[Dataset excerpts]
* * *

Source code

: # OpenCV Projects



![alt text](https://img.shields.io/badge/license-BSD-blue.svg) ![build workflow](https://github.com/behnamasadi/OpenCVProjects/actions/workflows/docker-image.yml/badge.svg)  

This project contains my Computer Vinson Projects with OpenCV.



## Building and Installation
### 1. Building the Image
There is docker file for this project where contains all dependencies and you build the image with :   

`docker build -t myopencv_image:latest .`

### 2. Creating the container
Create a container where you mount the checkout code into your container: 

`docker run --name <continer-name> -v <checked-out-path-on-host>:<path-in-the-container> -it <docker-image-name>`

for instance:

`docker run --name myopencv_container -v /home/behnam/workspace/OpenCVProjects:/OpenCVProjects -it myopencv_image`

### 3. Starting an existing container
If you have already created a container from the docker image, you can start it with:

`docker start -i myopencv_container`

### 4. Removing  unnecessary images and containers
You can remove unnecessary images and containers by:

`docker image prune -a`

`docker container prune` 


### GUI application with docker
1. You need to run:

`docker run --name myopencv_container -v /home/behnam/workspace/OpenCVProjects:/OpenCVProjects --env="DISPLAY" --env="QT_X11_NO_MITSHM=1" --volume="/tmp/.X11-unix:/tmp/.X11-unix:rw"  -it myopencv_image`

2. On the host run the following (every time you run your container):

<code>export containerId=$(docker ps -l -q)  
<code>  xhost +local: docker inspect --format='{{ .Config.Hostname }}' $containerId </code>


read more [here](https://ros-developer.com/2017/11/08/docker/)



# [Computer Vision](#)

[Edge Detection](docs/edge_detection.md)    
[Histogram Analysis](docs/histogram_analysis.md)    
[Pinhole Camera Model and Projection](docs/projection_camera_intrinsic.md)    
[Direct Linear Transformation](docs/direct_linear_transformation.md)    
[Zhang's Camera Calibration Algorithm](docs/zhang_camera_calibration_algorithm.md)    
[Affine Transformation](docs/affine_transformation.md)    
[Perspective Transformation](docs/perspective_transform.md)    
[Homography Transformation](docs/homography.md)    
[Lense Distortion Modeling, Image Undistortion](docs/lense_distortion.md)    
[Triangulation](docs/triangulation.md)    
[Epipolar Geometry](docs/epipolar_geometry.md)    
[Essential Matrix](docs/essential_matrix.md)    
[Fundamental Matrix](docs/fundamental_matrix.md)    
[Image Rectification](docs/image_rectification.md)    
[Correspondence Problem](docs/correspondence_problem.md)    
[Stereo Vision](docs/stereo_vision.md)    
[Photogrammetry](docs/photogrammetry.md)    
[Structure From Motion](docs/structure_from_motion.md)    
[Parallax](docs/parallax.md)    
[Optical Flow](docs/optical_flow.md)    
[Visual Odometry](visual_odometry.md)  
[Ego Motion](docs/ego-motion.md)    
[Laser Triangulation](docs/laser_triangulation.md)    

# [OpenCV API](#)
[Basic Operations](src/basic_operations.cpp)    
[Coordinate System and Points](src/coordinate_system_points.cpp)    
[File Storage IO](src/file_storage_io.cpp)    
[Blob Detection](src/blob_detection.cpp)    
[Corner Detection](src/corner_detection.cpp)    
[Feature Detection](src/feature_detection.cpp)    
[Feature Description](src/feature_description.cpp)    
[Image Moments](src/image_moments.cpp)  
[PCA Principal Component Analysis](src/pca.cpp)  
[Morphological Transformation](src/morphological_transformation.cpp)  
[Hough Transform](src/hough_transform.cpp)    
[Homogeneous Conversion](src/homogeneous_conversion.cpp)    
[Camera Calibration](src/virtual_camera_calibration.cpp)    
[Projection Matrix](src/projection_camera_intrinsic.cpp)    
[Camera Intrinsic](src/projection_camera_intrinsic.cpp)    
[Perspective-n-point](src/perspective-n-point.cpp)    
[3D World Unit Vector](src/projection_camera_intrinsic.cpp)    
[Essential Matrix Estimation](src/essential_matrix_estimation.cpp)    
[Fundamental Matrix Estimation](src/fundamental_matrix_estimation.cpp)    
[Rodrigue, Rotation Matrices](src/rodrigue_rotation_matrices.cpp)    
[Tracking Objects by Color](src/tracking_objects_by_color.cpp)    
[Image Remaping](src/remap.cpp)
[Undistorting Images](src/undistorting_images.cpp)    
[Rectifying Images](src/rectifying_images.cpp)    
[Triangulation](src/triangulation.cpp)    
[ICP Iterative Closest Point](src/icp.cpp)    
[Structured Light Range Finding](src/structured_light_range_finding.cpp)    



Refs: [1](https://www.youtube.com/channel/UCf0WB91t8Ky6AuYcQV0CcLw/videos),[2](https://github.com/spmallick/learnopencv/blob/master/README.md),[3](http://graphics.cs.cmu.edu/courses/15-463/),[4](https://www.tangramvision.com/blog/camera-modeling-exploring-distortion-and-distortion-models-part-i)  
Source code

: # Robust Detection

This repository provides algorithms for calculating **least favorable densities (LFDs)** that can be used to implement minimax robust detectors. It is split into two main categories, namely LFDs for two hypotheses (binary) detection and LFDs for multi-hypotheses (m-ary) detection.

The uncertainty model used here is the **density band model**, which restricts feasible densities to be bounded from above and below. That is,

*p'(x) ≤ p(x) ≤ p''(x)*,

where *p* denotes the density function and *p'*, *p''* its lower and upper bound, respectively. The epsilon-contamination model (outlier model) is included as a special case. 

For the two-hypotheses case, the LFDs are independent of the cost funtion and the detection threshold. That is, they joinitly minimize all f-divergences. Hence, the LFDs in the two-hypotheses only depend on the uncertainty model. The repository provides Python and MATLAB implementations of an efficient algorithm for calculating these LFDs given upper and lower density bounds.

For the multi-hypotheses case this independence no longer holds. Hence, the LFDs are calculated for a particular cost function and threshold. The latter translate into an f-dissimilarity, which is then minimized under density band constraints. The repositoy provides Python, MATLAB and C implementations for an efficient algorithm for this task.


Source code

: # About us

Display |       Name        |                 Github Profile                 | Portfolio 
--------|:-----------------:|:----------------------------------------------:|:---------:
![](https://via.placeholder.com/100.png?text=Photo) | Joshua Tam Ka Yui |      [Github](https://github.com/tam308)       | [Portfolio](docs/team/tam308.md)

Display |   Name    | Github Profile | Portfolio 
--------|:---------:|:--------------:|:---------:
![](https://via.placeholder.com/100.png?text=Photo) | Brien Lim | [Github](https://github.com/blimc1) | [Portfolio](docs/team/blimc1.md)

* * *

▶ What you have to do
Using the data above, restate word for word the lines from its opening line through the line that contains "[Triangulation](docs/triangulation.md)", and no more.

▶ Answer space
Source code

: # OpenCV Projects



![alt text](https://img.shields.io/badge/license-BSD-blue.svg) ![build workflow](https://github.com/behnamasadi/OpenCVProjects/actions/workflows/docker-image.yml/badge.svg)  

This project contains my Computer Vinson Projects with OpenCV.



## Building and Installation
### 1. Building the Image
There is docker file for this project where contains all dependencies and you build the image with :   

`docker build -t myopencv_image:latest .`

### 2. Creating the container
Create a container where you mount the checkout code into your container: 

`docker run --name <continer-name> -v <checked-out-path-on-host>:<path-in-the-container> -it <docker-image-name>`

for instance:

`docker run --name myopencv_container -v /home/behnam/workspace/OpenCVProjects:/OpenCVProjects -it myopencv_image`

### 3. Starting an existing container
If you have already created a container from the docker image, you can start it with:

`docker start -i myopencv_container`

### 4. Removing  unnecessary images and containers
You can remove unnecessary images and containers by:

`docker image prune -a`

`docker container prune` 


### GUI application with docker
1. You need to run:

`docker run --name myopencv_container -v /home/behnam/workspace/OpenCVProjects:/OpenCVProjects --env="DISPLAY" --env="QT_X11_NO_MITSHM=1" --volume="/tmp/.X11-unix:/tmp/.X11-unix:rw"  -it myopencv_image`

2. On the host run the following (every time you run your container):

<code>export containerId=$(docker ps -l -q)  
<code>  xhost +local: docker inspect --format='{{ .Config.Hostname }}' $containerId </code>


read more [here](https://ros-developer.com/2017/11/08/docker/)



# [Computer Vision](#)

[Edge Detection](docs/edge_detection.md)    
[Histogram Analysis](docs/histogram_analysis.md)    
[Pinhole Camera Model and Projection](docs/projection_camera_intrinsic.md)    
[Direct Linear Transformation](docs/direct_linear_transformation.md)    
[Zhang's Camera Calibration Algorithm](docs/zhang_camera_calibration_algorithm.md)    
[Affine Transformation](docs/affine_transformation.md)    
[Perspective Transformation](docs/perspective_transform.md)    
[Homography Transformation](docs/homography.md)    
[Lense Distortion Modeling, Image Undistortion](docs/lense_distortion.md)    
[Triangulation](docs/triangulation.md)    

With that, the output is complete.